Une terrasse, comme seul élément décoratif une statue de chien en pierre. Au centre, trois hommes sont assis.
Le premier, Fernand, a un bandeau autour de la tête. Il lit le journal. Le deuxième, Gustave, regarde au loin. Le troisième,
René, garde sa jambe allongée, une canne posée près de lui, un livre sur les genoux.

Scène 1
RENÉ: Dans quelques semaines le parc sera très beau... J'aime bien le mois d'août.

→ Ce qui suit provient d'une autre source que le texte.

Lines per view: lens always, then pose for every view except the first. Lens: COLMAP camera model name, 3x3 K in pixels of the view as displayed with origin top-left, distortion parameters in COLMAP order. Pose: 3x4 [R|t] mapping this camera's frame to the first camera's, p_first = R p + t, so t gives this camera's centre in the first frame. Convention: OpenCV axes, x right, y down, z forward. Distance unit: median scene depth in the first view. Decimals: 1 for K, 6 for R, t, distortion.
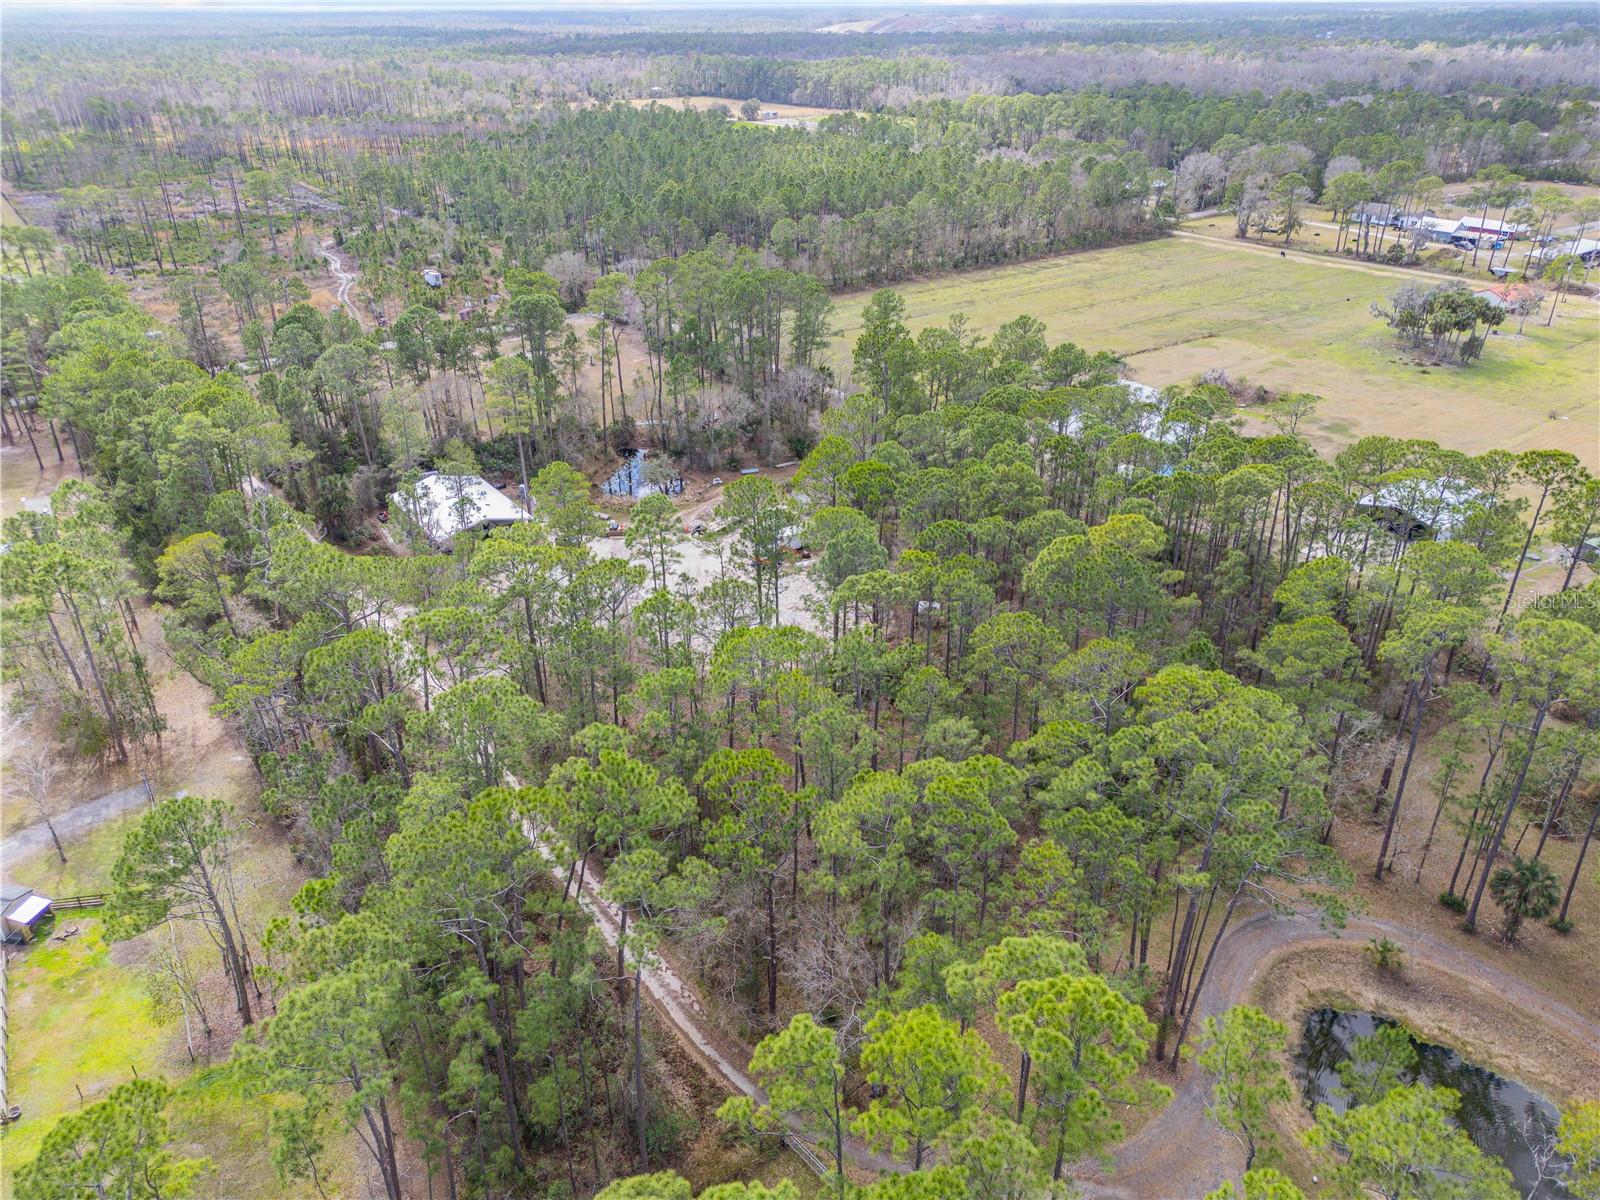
lens RADIAL K [[1119.8, 0, 804.8], [0, 1119.8, 606.3], [0, 0, 1]] dist [0.066457, -0.051816]
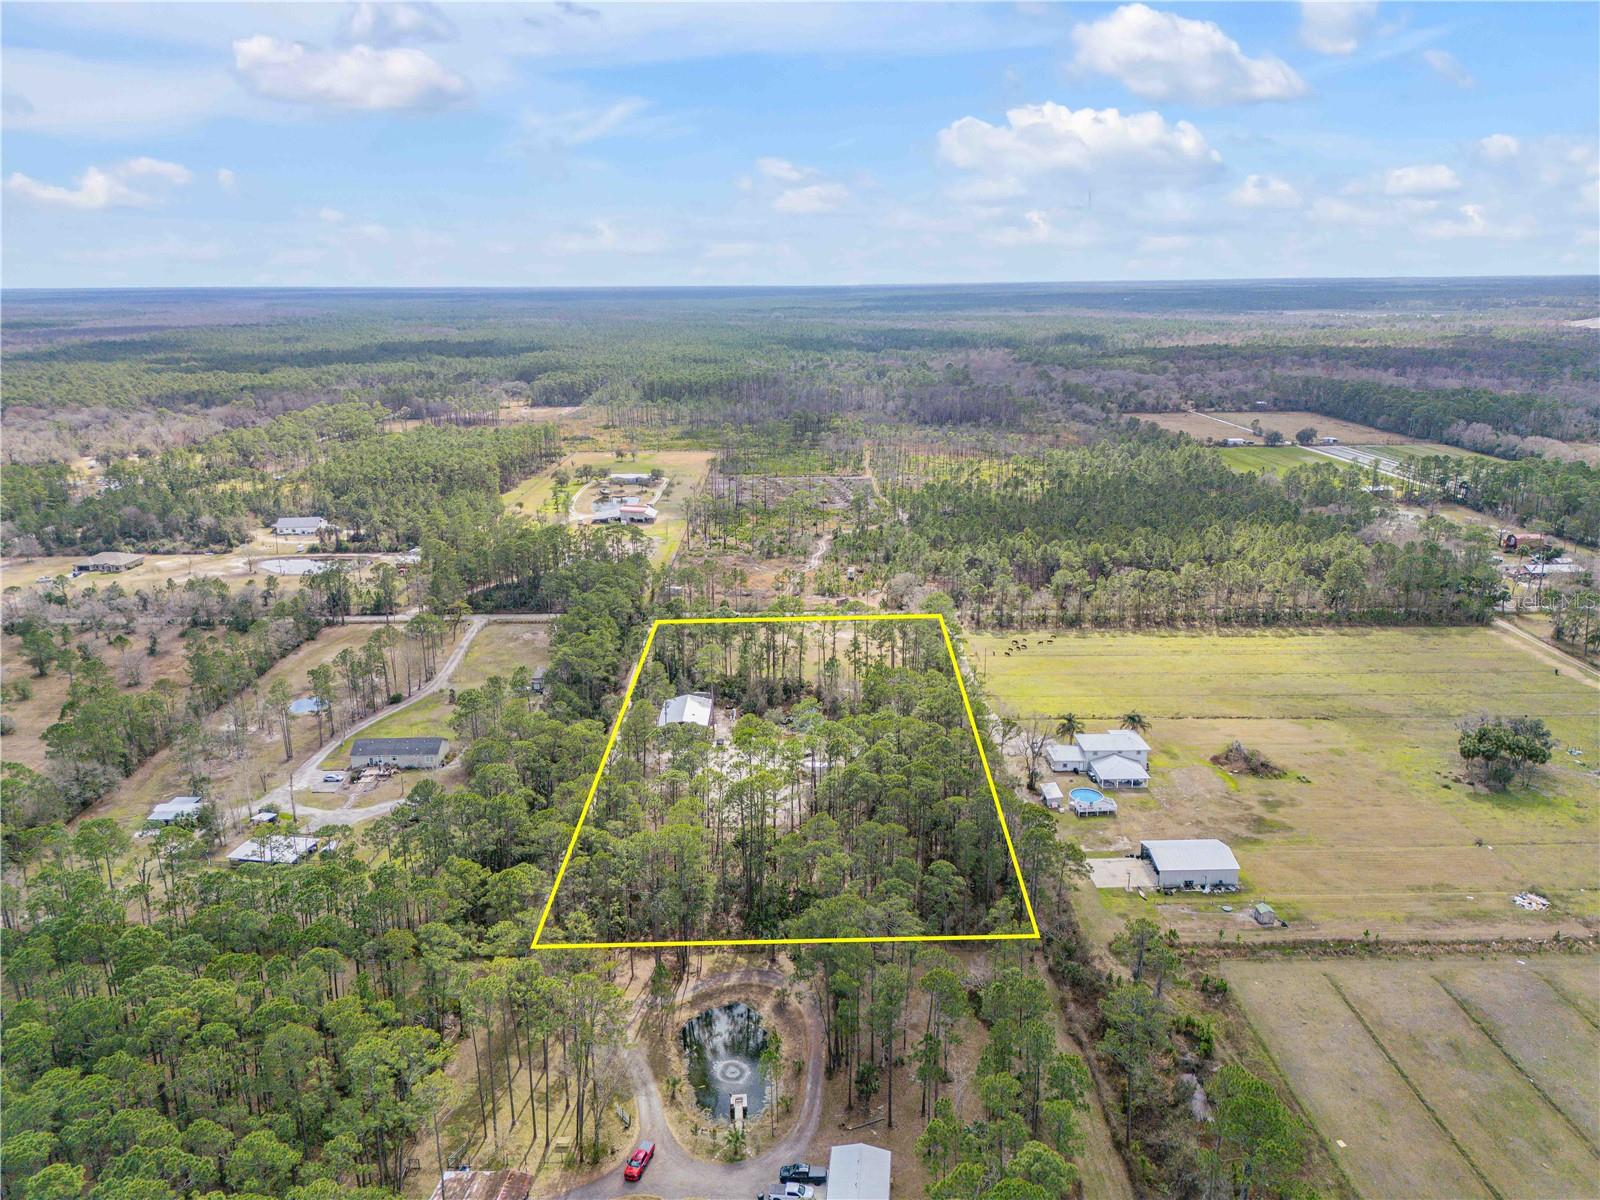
lens RADIAL K [[1119.8, 0, 800.0], [0, 1119.8, 600.0], [0, 0, 1]] dist [0.101569, -0.105478]
pose [[0.812248, 0.159118, -0.561190, 0.636384], [-0.270536, 0.955106, -0.120757, -0.064713], [0.516782, 0.249907, 0.818830, -0.376929]]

GUSTAVE: J'étais sûr que l'un de vous allait finir par briser le silence. On était bien,
il aura fallu que vous partagiez avec nous votre passion pour le mois d'août.

FERNAND: Vous n'aimez pas le mois d'août?

GUSTAVE: Non. Je déteste le mois d'août. Il est aux mois de l'année ce que le dimanche est aux jours de la semaine:
inférieur... creux.

RENÉ: Mais ensuite on a droit aux belles couleurs de l'automne...

GUSTAVE: Quel automne? Septembre, octobre c'est l'agonie, novembre, c'est l'enterrement... Décembre c'est le mois
le plus bête: Noël! Janvier, février n'en finissent pas de nous glacer les os... Mars et avril sont deux mois d'une grande
fourberie, toujours pleins de promesses qu'ils ne tiendront jamais... Puis à nouveau c'est la poisse: mai, juin, juillet...

FERNAND: C'est mal foutu...

RENÉ: J'ai croisé sœur Madeleine. C'est l'anniversaire de Chassagne ce soir.

GUSTAVE: Ça n'en finira donc jamais cette manie de fêter tous les anniversaires, comme à l'école? C'est un hospice
d'anciens combattants ici, pas une crèche.

FERNAND: Je suis d'accord, c'est intolérable.

GUSTAVE: C'est une exaltée cette Madeleine, elle a la passion de la célébration!

FERNAND: Je redoute le nouvel an cette année.

RENÉ: Pourquoi?

FERNAND: On est en 1959 et l'année prochaine on passe à 1960, on change de dizaine! Elle va vouloir fêter ça,
elle va mettre les bouchées doubles.

GUSTAVE: Évidemment, elle attend ce moment depuis dix ans!

RENÉ : Toujours est-il que c'est l'anniversaire de Chassagne.

FERNAND: Vous avez remarqué qu'il n'y a jamais deux anniversaires le même jour.

RENÉ: Non.

FERNAND: Et vous savez pourquoi? Parce que Madeleine ne supporte pas qu'il y ait deux anniversaires
le même jour. Je la soupçonne de soigner les malades en fonction de leur jour de naissance. Si votre date tombe
un jour libre, vous vivez, sinon...

RENÉ: Sinon quoi?

FERNAND: Vous vous souvenez de Marot, le capitaine Marot, il est né un 12 février, comme moi. Eh bien
il est mort six mois après son arrivée... C'était lui ou moi. Je l'ai échappé belle.

RENÉ: Il était mourant quand il est arrivé.

FERNAND: Non, non, sœur Madeleine s'en est débarrassée, j'en suis certain,à cause de sa date de naissance.
Elle m'a choisi en quelque sorte.

GUSTAVE: Pourtant on ne peut pas dire que vous soyez en pleine santé.

FERNAND: Peut-être, mais elle m'a choisi.

RENÉ : Quoi qu'il en soit elle m'a demandé de composer - avec vous deux a-t-elle bien précisé - un petit couplet
en l'honneur du lieutenant Chassagne.

FERNAND: Il est là depuis quand Chassagne?